Provided data →
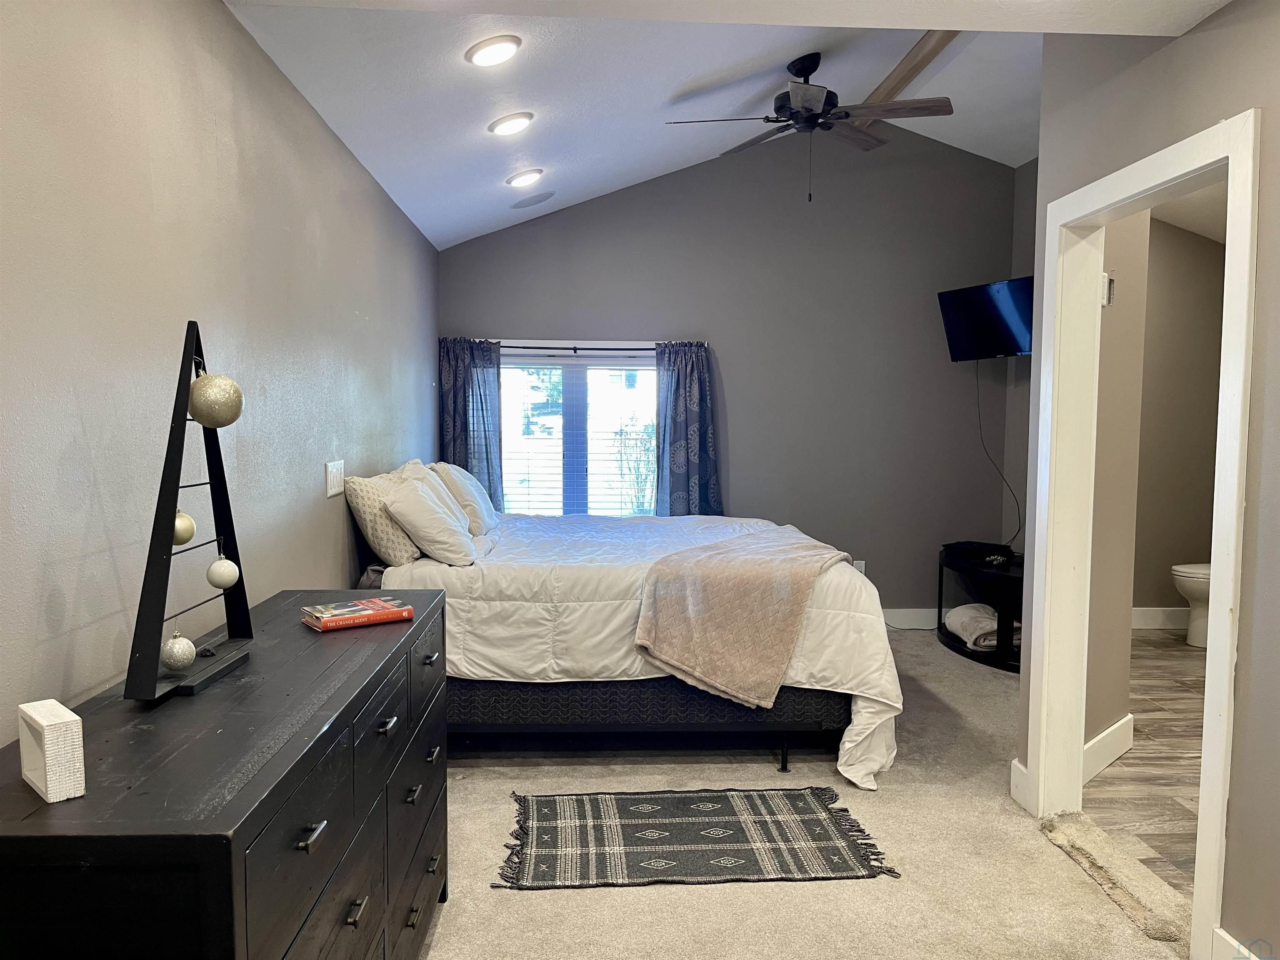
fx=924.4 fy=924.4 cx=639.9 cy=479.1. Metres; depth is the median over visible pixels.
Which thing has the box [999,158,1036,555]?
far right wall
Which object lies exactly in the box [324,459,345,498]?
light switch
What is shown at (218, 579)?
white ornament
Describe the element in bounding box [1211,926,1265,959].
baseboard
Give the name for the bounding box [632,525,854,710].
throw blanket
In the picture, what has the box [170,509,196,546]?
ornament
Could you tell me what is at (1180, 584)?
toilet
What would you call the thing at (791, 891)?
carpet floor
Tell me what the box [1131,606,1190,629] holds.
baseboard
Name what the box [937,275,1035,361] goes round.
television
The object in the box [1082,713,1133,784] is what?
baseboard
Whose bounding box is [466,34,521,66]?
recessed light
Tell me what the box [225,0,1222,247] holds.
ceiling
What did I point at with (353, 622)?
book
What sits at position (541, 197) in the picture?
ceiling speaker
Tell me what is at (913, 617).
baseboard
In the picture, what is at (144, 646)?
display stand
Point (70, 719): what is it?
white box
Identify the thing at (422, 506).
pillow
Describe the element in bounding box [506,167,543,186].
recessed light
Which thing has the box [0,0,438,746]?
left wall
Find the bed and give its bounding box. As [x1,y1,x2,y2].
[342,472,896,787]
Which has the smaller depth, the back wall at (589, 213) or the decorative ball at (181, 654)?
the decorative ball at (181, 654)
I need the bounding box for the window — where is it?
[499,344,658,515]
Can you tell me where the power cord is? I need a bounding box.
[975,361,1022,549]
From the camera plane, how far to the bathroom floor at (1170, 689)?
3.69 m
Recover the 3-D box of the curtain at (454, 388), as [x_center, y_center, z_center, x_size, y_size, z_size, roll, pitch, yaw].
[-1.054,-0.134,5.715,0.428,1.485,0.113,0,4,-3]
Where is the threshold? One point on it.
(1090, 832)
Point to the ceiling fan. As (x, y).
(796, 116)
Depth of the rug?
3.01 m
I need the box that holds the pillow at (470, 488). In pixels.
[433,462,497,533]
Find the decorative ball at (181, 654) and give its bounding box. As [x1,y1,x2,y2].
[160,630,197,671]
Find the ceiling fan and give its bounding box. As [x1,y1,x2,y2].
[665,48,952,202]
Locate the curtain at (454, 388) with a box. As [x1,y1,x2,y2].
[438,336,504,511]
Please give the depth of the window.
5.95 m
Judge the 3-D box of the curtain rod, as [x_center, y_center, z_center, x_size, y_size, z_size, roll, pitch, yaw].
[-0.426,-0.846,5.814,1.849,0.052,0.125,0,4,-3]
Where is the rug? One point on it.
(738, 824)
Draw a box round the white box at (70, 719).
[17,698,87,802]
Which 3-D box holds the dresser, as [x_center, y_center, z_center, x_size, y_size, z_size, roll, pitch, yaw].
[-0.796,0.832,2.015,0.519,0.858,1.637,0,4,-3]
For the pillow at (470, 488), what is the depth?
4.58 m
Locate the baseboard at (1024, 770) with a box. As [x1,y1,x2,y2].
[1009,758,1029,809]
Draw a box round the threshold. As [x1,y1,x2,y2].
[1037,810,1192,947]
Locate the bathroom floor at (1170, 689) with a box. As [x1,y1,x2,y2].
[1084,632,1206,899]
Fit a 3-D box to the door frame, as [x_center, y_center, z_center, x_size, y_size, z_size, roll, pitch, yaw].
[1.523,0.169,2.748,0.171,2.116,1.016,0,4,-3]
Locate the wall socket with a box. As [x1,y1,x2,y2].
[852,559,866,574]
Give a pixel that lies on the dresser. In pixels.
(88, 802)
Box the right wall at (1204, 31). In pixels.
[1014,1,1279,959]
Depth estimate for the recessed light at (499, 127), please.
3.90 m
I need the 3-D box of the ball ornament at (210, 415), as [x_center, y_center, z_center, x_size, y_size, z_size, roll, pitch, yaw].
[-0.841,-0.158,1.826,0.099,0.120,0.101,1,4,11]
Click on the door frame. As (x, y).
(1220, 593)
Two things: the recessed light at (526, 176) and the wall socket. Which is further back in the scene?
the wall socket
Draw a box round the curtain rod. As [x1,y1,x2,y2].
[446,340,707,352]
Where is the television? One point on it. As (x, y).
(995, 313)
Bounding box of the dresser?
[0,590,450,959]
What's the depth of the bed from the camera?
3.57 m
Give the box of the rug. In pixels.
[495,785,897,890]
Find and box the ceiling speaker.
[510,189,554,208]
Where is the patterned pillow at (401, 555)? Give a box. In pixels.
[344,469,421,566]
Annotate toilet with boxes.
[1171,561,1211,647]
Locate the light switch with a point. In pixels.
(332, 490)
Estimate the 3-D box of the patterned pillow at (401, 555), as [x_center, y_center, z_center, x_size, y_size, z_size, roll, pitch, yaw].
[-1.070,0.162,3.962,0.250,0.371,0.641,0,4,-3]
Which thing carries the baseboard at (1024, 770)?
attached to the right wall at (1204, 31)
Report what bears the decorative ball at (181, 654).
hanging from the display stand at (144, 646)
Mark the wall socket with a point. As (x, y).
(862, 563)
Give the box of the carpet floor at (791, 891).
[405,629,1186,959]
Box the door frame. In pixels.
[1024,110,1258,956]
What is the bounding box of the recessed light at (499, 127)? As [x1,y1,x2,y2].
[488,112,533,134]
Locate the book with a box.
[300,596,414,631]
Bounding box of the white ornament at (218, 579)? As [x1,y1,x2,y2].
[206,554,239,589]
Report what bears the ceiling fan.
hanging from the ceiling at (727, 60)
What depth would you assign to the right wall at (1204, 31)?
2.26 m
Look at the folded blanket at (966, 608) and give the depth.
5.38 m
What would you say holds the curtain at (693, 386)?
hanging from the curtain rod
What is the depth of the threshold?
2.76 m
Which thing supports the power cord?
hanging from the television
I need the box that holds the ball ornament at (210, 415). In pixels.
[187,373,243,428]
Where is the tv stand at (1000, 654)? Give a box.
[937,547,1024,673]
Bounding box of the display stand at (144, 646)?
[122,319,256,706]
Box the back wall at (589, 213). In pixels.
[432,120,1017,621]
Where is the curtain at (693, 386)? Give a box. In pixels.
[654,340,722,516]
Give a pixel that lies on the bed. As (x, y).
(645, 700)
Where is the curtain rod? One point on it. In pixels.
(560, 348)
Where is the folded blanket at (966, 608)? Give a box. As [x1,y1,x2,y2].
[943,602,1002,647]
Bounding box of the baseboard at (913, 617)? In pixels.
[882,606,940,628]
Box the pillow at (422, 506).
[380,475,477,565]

Exercise → When you reproduce the entries above, keep every word exact and leave the images out.

Reply to the task →
fx=924.4 fy=924.4 cx=639.9 cy=479.1. Metres; depth is the median over visible pixels.
Which thing has the box [999,158,1036,555]?
far right wall
Which object lies exactly in the box [324,459,345,498]?
light switch
What is shown at (218, 579)?
white ornament
Describe the element in bounding box [1211,926,1265,959].
baseboard
Give the name for the bounding box [632,525,854,710].
throw blanket
In the picture, what has the box [170,509,196,546]?
ornament
Could you tell me what is at (1180, 584)?
toilet
What would you call the thing at (791, 891)?
carpet floor
Tell me what the box [1131,606,1190,629] holds.
baseboard
Name what the box [937,275,1035,361] goes round.
television
The object in the box [1082,713,1133,784] is what?
baseboard
Whose bounding box is [466,34,521,66]?
recessed light
Tell me what the box [225,0,1222,247] holds.
ceiling
What did I point at with (353, 622)?
book
What sits at position (541, 197) in the picture?
ceiling speaker
Tell me what is at (913, 617).
baseboard
In the picture, what is at (144, 646)?
display stand
Point (70, 719): what is it?
white box
Identify the thing at (422, 506).
pillow
Describe the element in bounding box [506,167,543,186].
recessed light
Which thing has the box [0,0,438,746]?
left wall
Find the bed and give its bounding box. As [x1,y1,x2,y2].
[342,472,896,787]
Which has the smaller depth, the back wall at (589, 213) or the decorative ball at (181, 654)?
the decorative ball at (181, 654)
I need the bounding box for the window — where is it?
[499,344,658,515]
Can you tell me where the power cord is? I need a bounding box.
[975,361,1022,549]
From the camera plane, how far to the bathroom floor at (1170, 689)?
3.69 m
Recover the 3-D box of the curtain at (454, 388), as [x_center, y_center, z_center, x_size, y_size, z_size, roll, pitch, yaw].
[-1.054,-0.134,5.715,0.428,1.485,0.113,0,4,-3]
Where is the threshold? One point on it.
(1090, 832)
Point to the ceiling fan. As (x, y).
(796, 116)
Depth of the rug?
3.01 m
I need the box that holds the pillow at (470, 488). In pixels.
[433,462,497,533]
Find the decorative ball at (181, 654) and give its bounding box. As [x1,y1,x2,y2].
[160,630,197,671]
Find the ceiling fan and give its bounding box. As [x1,y1,x2,y2].
[665,48,952,202]
Locate the curtain at (454, 388) with a box. As [x1,y1,x2,y2].
[438,336,504,511]
Please give the depth of the window.
5.95 m
Judge the 3-D box of the curtain rod, as [x_center, y_center, z_center, x_size, y_size, z_size, roll, pitch, yaw].
[-0.426,-0.846,5.814,1.849,0.052,0.125,0,4,-3]
Where is the rug? One point on it.
(738, 824)
Draw a box round the white box at (70, 719).
[17,698,87,802]
Which 3-D box holds the dresser, as [x_center, y_center, z_center, x_size, y_size, z_size, roll, pitch, yaw].
[-0.796,0.832,2.015,0.519,0.858,1.637,0,4,-3]
For the pillow at (470, 488), what is the depth?
4.58 m
Locate the baseboard at (1024, 770) with a box. As [x1,y1,x2,y2].
[1009,758,1029,809]
Draw a box round the threshold. As [x1,y1,x2,y2].
[1037,810,1192,947]
Locate the bathroom floor at (1170, 689) with a box. As [x1,y1,x2,y2].
[1084,632,1206,899]
Fit a 3-D box to the door frame, as [x_center, y_center, z_center, x_size, y_size, z_size, roll, pitch, yaw].
[1.523,0.169,2.748,0.171,2.116,1.016,0,4,-3]
Locate the wall socket with a box. As [x1,y1,x2,y2].
[852,559,866,574]
Give a pixel that lies on the dresser. In pixels.
(88, 802)
Box the right wall at (1204, 31). In pixels.
[1014,1,1279,959]
Depth estimate for the recessed light at (499, 127), please.
3.90 m
I need the 3-D box of the ball ornament at (210, 415), as [x_center, y_center, z_center, x_size, y_size, z_size, roll, pitch, yaw].
[-0.841,-0.158,1.826,0.099,0.120,0.101,1,4,11]
Click on the door frame. As (x, y).
(1220, 593)
Two things: the recessed light at (526, 176) and the wall socket. Which is further back in the scene?
the wall socket
Draw a box round the curtain rod. As [x1,y1,x2,y2].
[446,340,707,352]
Where is the television? One point on it. As (x, y).
(995, 313)
Bounding box of the dresser?
[0,590,450,959]
What's the depth of the bed from the camera?
3.57 m
Give the box of the rug. In pixels.
[495,785,897,890]
Find and box the ceiling speaker.
[510,189,554,208]
Where is the patterned pillow at (401, 555)? Give a box. In pixels.
[344,469,421,566]
Annotate toilet with boxes.
[1171,561,1211,647]
Locate the light switch with a point. In pixels.
(332, 490)
Estimate the 3-D box of the patterned pillow at (401, 555), as [x_center, y_center, z_center, x_size, y_size, z_size, roll, pitch, yaw].
[-1.070,0.162,3.962,0.250,0.371,0.641,0,4,-3]
Which thing carries the baseboard at (1024, 770)?
attached to the right wall at (1204, 31)
Report what bears the decorative ball at (181, 654).
hanging from the display stand at (144, 646)
Mark the wall socket with a point. As (x, y).
(862, 563)
Give the box of the carpet floor at (791, 891).
[405,629,1186,959]
Box the door frame. In pixels.
[1024,110,1258,956]
What is the bounding box of the recessed light at (499, 127)? As [x1,y1,x2,y2].
[488,112,533,134]
Locate the book with a box.
[300,596,414,631]
Bounding box of the white ornament at (218, 579)? As [x1,y1,x2,y2].
[206,554,239,589]
Report what bears the ceiling fan.
hanging from the ceiling at (727, 60)
What depth would you assign to the right wall at (1204, 31)?
2.26 m
Look at the folded blanket at (966, 608) and give the depth.
5.38 m
What would you say holds the curtain at (693, 386)?
hanging from the curtain rod
What is the depth of the threshold?
2.76 m
Which thing supports the power cord?
hanging from the television
I need the box that holds the ball ornament at (210, 415). In pixels.
[187,373,243,428]
Where is the tv stand at (1000, 654)? Give a box.
[937,547,1024,673]
Bounding box of the display stand at (144, 646)?
[122,319,256,706]
Box the back wall at (589, 213). In pixels.
[432,120,1017,621]
Where is the curtain at (693, 386)? Give a box. In pixels.
[654,340,722,516]
Give a pixel that lies on the bed. As (x, y).
(645, 700)
Where is the curtain rod? One point on it. In pixels.
(560, 348)
Where is the folded blanket at (966, 608)? Give a box. As [x1,y1,x2,y2].
[943,602,1002,647]
Bounding box of the baseboard at (913, 617)? In pixels.
[882,606,940,628]
Box the pillow at (422, 506).
[380,475,477,565]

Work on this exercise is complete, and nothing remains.